Introduction: Pancreatic islet transplantation (PITx) is a promising treatment option for patients with type 1 diabetes mellitus (DM). Controlling the innate immune response is essential not only to prevent the rapid destruction of transplanted islets, but also for the long-term acceptance of allogeneic islet grafts. We have previously demonstrated that the adoptive transfer of donor antigen-specific immunomodulatory cells (IMCs) could induce tolerance in recipient patients after living-donor liver transplantation. We hypothesize that the same beneficial effects could be applied to PITx.

Methods: Based on our clinical trial, IMCs were generated by co-culturing C57BL/6 (H-2^b) mouse splenocytes with irradiated BALB/c (H-2^d) splenocytes in the presence of anti-CD80/86 monoclonal antibodies (mAbs). The phenotypes of IMCs were assessed by flow cytometry. The immunosuppressive effect was evaluated by mixed lymphocyte reaction (MLR). C57BL/6 splenocytes were stained with CellTrace Violet (CTV) and stimulated with irradiated donor (BALB/c) or 3^rd party (C3H/HeJ, H-2^k) splenocytes and the proliferation of CTV-labelled cells was measured by flow cytometry. To evaluate the anti-inflammatory potential of IMCs, RAW264 cells (5x10⁵ cells/well) were stimulated with lipopolysaccharide (LPS) with or without IMCs for 24 hours. The expressions of CD80 and CD86 were assessed by flow cytometry, and the concentration of nitrite in the supernatant was also measured by Griess assay. Pancreatic islets from C57BL/6 mice (250 islets) were transplanted into the liver via the portal vein of STZ-induced C57BL/6 DM mice. In this PITx setting, IMCs were administered intraportaly, intravenously, or intraperitoneally, and the liver samples were collected 12 hours after PITx for pathological evaluation and measurement of mRNA expression of pro-inflammatory cytokines.

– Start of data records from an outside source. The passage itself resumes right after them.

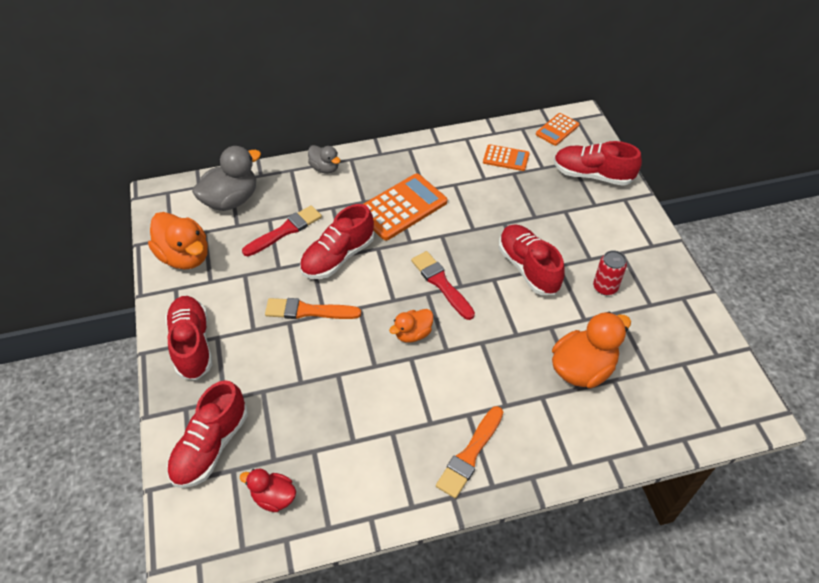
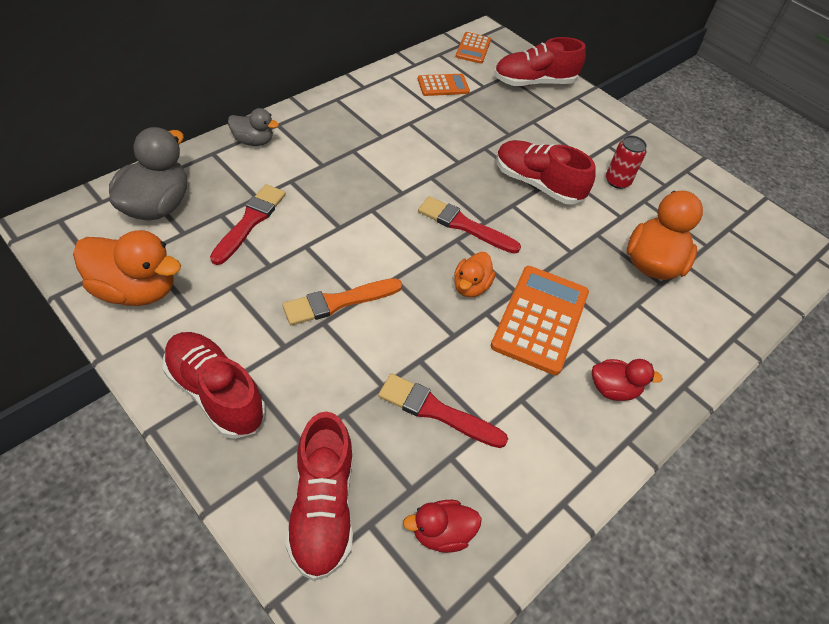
camera: 35 degrees left, 0 degrees up
(325, 415) = (436, 411): none -> red brush
(338, 257) = (333, 232): red shoe -> none
(402, 207) = (369, 160): orange calculator -> orange calculator (540, 319)
(470, 454) = (613, 389): orange brush -> red duck

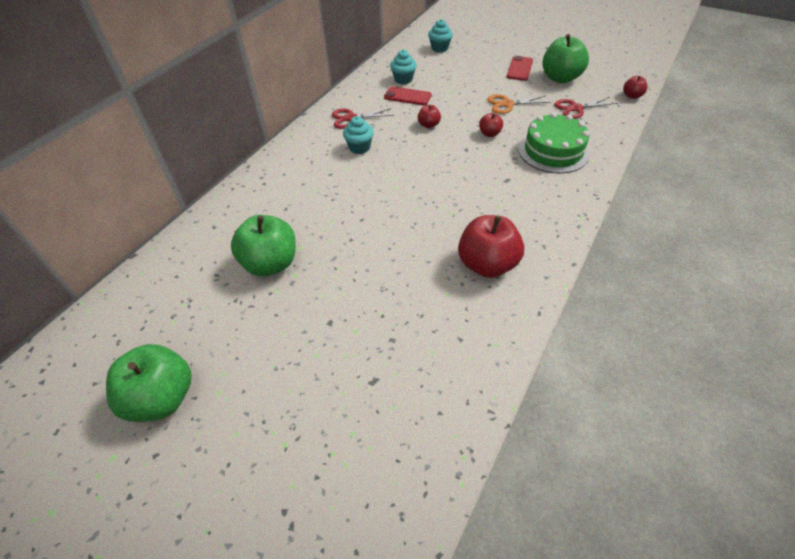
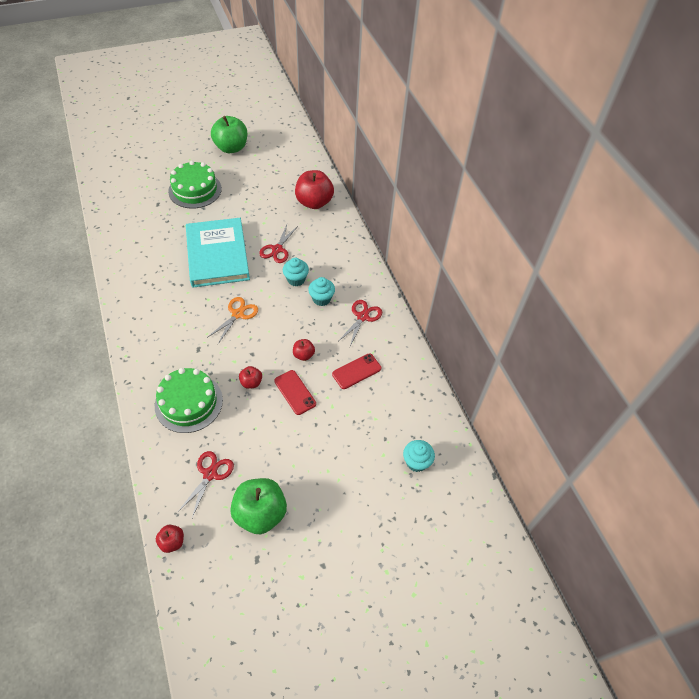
camera: 125 degrees right, 5 degrees up
(270, 263) = (265, 207): green apple -> none
(303, 361) = (195, 190): none -> green cake
(330, 210) = (277, 249): none -> red scissors
(390, 248) = (217, 255): none -> turquoise book
(403, 79) = (386, 388): turquoise cupcake -> turquoise cupcake (296, 279)
(487, 264) = (156, 284): red apple -> red apple (314, 202)
(507, 104) = (271, 429): orange scissors -> orange scissors (238, 314)
(519, 69) = (311, 495): red phone -> red phone (295, 392)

Results: During the generation of IMCs, the cell number decreased from 80x10⁶ to 8.3±3.9x10⁶ (mAbs group) and to 6.5±3.7x10⁶ cells (w/o mAbs group) (mean±SD, n=4). The phenotypes of IMCs were evaluated by flow cytometry (Table 1). IMCs effectively impeded the proliferative response of splenocytes from C57BL/6 mice against BALB/c antigen, not against 3^rd party antigen, in an IMCs-dose-dependent fashion (Fig. 1. A). The treatment of RAW264 cells with IMCs at the time of LPS stimulation reduced nitric oxide production compared to control groups (Fig. 1 B). The expression of CD80 and CD86 was inhibited in the IMCs-treated group. IMCs could be safely injected together with pancreatic islets into DM recipient animals. However, the mRNA expressions of TNF-α, IL-1b, MCP-1, IL-6, and MIP-1b in the liver and markers of liver damage were upregulated especially in the intra-portal injected animals.

Conclusion: IMCs showed both immunosuppressive and anti-inflammatory properties and could be safely injected into DM recipient mice. The strategy using IMCs may be a promising therapeutic approach to improve the outcome of PITx.